Als er sein Haus erreicht hatte fand er dort seine Familie vor – seine Frau, sein Sohn, seine Tochter, alle drei tot,
durchbohrt von drei Pfeilen. Den drei Pfeilen, die Melech zuvor blind in den Wald hineingeschossen hatte. Da sich den
Pfeilen kein Ziel in den Weg gestellt hatte, waren sie so lange geflogen, bis sie ein Ziel gefunden.
Melech schrie auf vor Schmerz und Wut und Trauer und er verfluchte den Gott, dessen Geschenk so viel Unglück über ihn
gebracht hatte. Melech schritt zu der Lichtung, wo er vorher dem Gott als Hirschen begegnet war und unterwegs stieß er
Flüche und Verwünschungen aus. „Oh ihr Götter, die ihr in den Wolken sitzt und über die Geschicke der Menschen wachen
solltet, warum bereitet es euch nur so viel Vergnügen, Leid und Verzweiflung zu streuen. Ihr sonnt euch in eurer Macht
und glaubt, niemand könne euch etwas anhaben, ihr treibt eure Spielchen mit uns und lacht euch ins Fäustchen ob unserer
Leiden. Oh du Herr des Waldes, der mir dieses Geschenk gemacht, sei verflucht! Deine Macht soll vergehen und niemand soll
sich deines Namens erinnern! Mögest du vergehen und nie mehr deine grausigen Späße treiben können!“
Und unter Tränen hob Melech den Bogen, legte seinen letzten Pfeil auf und schoss diesen hinauf in die Wolken.
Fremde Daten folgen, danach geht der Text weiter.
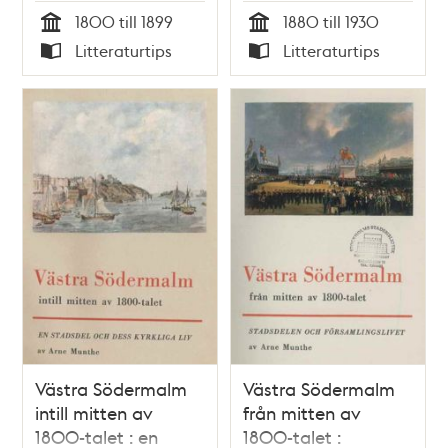
1800 till 1899
1880 till 1930
Tid
Tid
Litteraturtips
Litteraturtips
Typ
Typ
Västra Södermalm
Västra Södermalm
intill mitten av
från mitten av
1800-talet : en
1800-talet :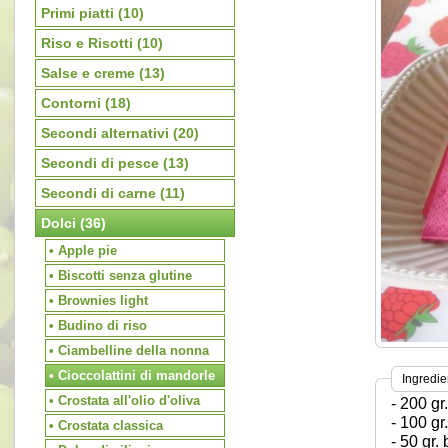
Primi piatti
(10)
Riso e Risotti
(10)
Salse e creme
(13)
Contorni
(18)
Secondi alternativi
(20)
Secondi di pesce
(13)
Secondi di carne
(11)
Dolci
(36)
• Apple pie
• Biscotti senza glutine
• Brownies light
• Budino di riso
• Ciambelline della nonna
• Cioccolattini di mandorle
Ingredie
• Crostata all'olio d'oliva
- 200 gr
- 100 g
• Crostata classica
- 50 gr. 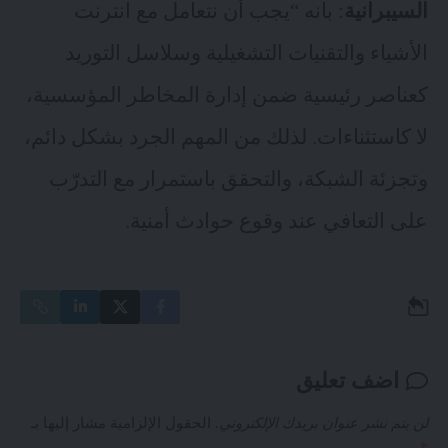
السيبرانية
: بأنه “يجب أن نتعامل مع انترنت
الأشياء والتقنيات التشغيلية وسلاسل التوريد
كعناصر رئيسية ضمن إدارة المخاطر المؤسسية،
لا كاستثناءات. لذلك من المهم الجرد بشكل دائم،
وتجزئة الشبكة، والتحقق باستمرار مع التدرّب
على التعافي عند وقوع حوادث أمنية.
اضف تعليق
لن يتم نشر عنوان بريدك الإلكتروني.
الحقول الإلزامية مشار إليها بـ
*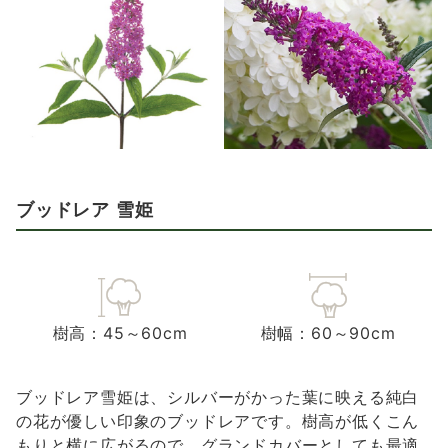
ブッドレア 雪姫
樹高：45～60cm
樹幅：60～90cm
ブッドレア雪姫は、シルバーがかった葉に映える純白
の花が優しい印象のブッドレアです。樹高が低くこん
もりと横に広がるので、グランドカバーとしても最適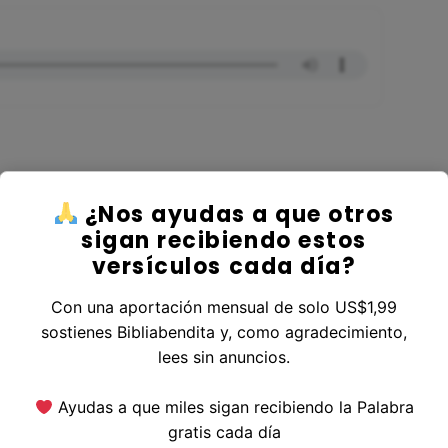
¿Nos ayudas a que otros
er al Libro Génesis
sigan recibiendo estos
versículos cada día?
Con una aportación mensual de solo US$1,99
sostienes Bibliabendita y, como agradecimiento,
erior
|
Versículo Siguiente
lees sin anuncios.
Ayudas a que miles sigan recibiendo la Palabra
gratis cada día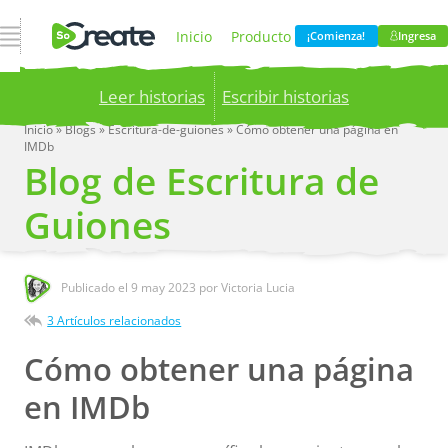
Abrir navegación
Inicio
Producto
¡Comienza!
Ingresa
Leer historias
Escribir historias
Precios
Blog
Inicio
»
Blogs
»
Escritura-de-guiones
»
Cómo obtener una página en
IMDb
Publish your stories to a global audience.
Try it
Blog de Escritura de
now!
Compania
Guiones
Publicado el
9 may 2023
por Victoria Lucia
3 Artículos relacionados
Cómo obtener una página
en IMDb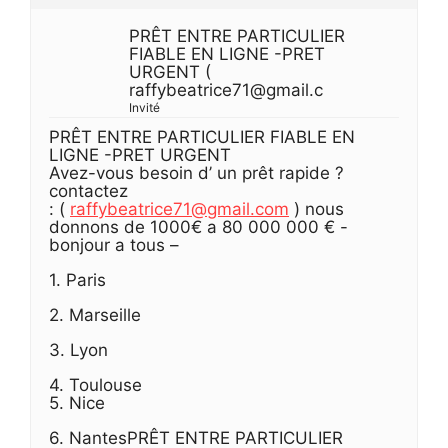
PRÊT ENTRE PARTICULIER
FIABLE EN LIGNE -PRET
URGENT (
raffybeatrice71@gmail.c
Invité
PRÊT ENTRE PARTICULIER FIABLE EN
LIGNE -PRET URGENT
Avez-vous besoin d’ un prêt rapide ?
contactez
: (
raffybeatrice71@gmail.com
) nous
donnons de 1000€ a 80 000 000 € -
bonjour a tous –
1. Paris
2. Marseille
3. Lyon
4. Toulouse
5. Nice
6. NantesPRÊT ENTRE PARTICULIER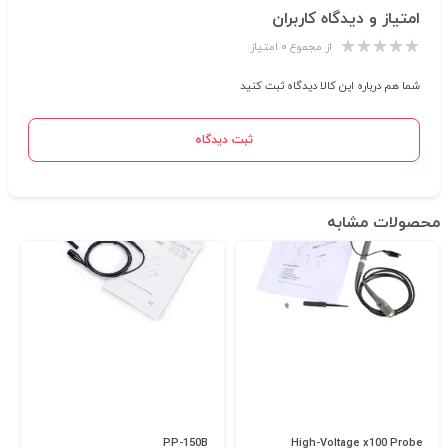
امتیاز و دیدگاه کاربران
از مجموع ۰ امتیاز
شما هم درباره این کالا دیدگاه ثبت کنید
ثبت دیدگاه
محصولات مشابه
PP-150B
High-Voltage x100 Probe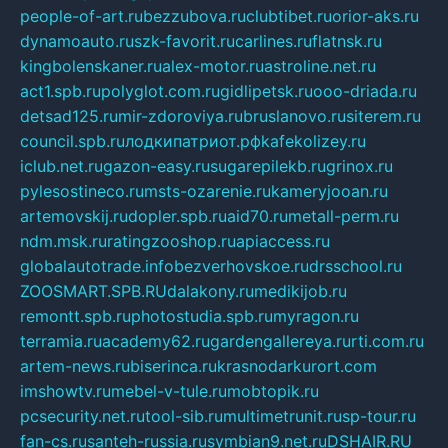
people-of-art.ru
bezzubova.ru
clubtibet.ru
orior-aks.ru
dynamoauto.ru
szk-favorit.ru
carlines.ru
flatnsk.ru
kingbolenskaner.ru
alex-motor.ru
astroline.net.ru
act1.spb.ru
polyglot.com.ru
gidlipetsk.ru
ooo-driada.ru
detsad125.ru
mir-zdoroviya.ru
bruslanovo.ru
siterem.ru
council.spb.ru
лодкипатриот.рф
kafekolizey.ru
iclub.net.ru
gazon-easy.ru
sugarepilekb.ru
grinox.ru
pylesostineco.ru
msts-ozarenie.ru
kameryjooan.ru
artemovskij.ru
dopler.spb.ru
aid70.ru
metall-perm.ru
ndm.msk.ru
ratingzooshop.ru
apiaccess.ru
globalautotrade.info
bezverhovskoe.ru
drsschool.ru
ZOOSMART.SPB.RU
dalakony.ru
medikijob.ru
remontt.spb.ru
photostudia.spb.ru
myragon.ru
terramia.ru
academy62.ru
gardengallereya.ru
rti.com.ru
artem-news.ru
biserinca.ru
krasnodarkurort.com
imshowtv.ru
mebel-v-tule.ru
mobtopik.ru
pcsecurity.net.ru
tool-sib.ru
multimetrunit.ru
sp-tour.ru
fan-cs.ru
santeh-russia.ru
symbian9.net.ru
DSHAIR.RU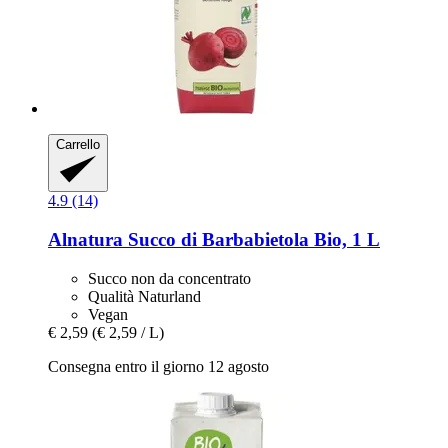
Carrello
4.9 (14)
Alnatura
Succo di Barbabietola Bio, 1 L
Succo non da concentrato
Qualità Naturland
Vegan
€ 2,59
(€ 2,59 / L)
Consegna entro il giorno 12 agosto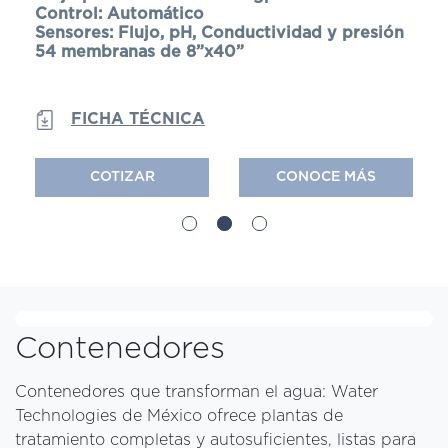
Control: Automático
Con
sión
Sensores: Flujo, pH, Conductividad y presión
Sens
54 membranas de 8”x40”
48 
FICHA TÉCNICA
COTIZAR
CONOCE MÁS
Contenedores
Contenedores que transforman el agua: Water
Technologies de México ofrece plantas de
tratamiento completas y autosuficientes, listas para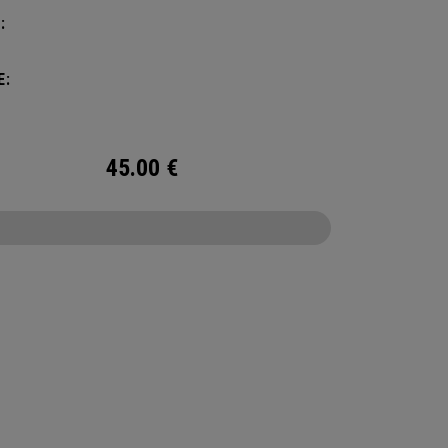
:
E:
45.00
€
CONFIGURE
Da ertönte ein markerschütternder Schrei aus dem Himmel und der Gott stürzte hinunter, den Pfeil im Hals steckend und
tödlich getroffen. Mit Donnerhall und bebender Erde schlug der Gott auf dem Boden auf und eine gewaltige Staubwolke
verdüsterte den Himmel.
Und Melech trat hin zum gestürzten Gott und spuckte ihm ins Gesicht und er sprach „Seht, ihr anderen Götter, was ihr für
eure überheblichen Spiele, die ihr mit uns treibt, bekommt. Zwiespältige Geschenke wie ihr sie zu machen pflegt, mögen
sich auch gegen den Schenker richten!“
Und er schritt davon und er versenkte den Bogen im Moor, auf dass niemand weiteres Opfer der tödlichen Macht des Bogens
werde und fortan war er kein Jäger mehr und er tötete nie wieder.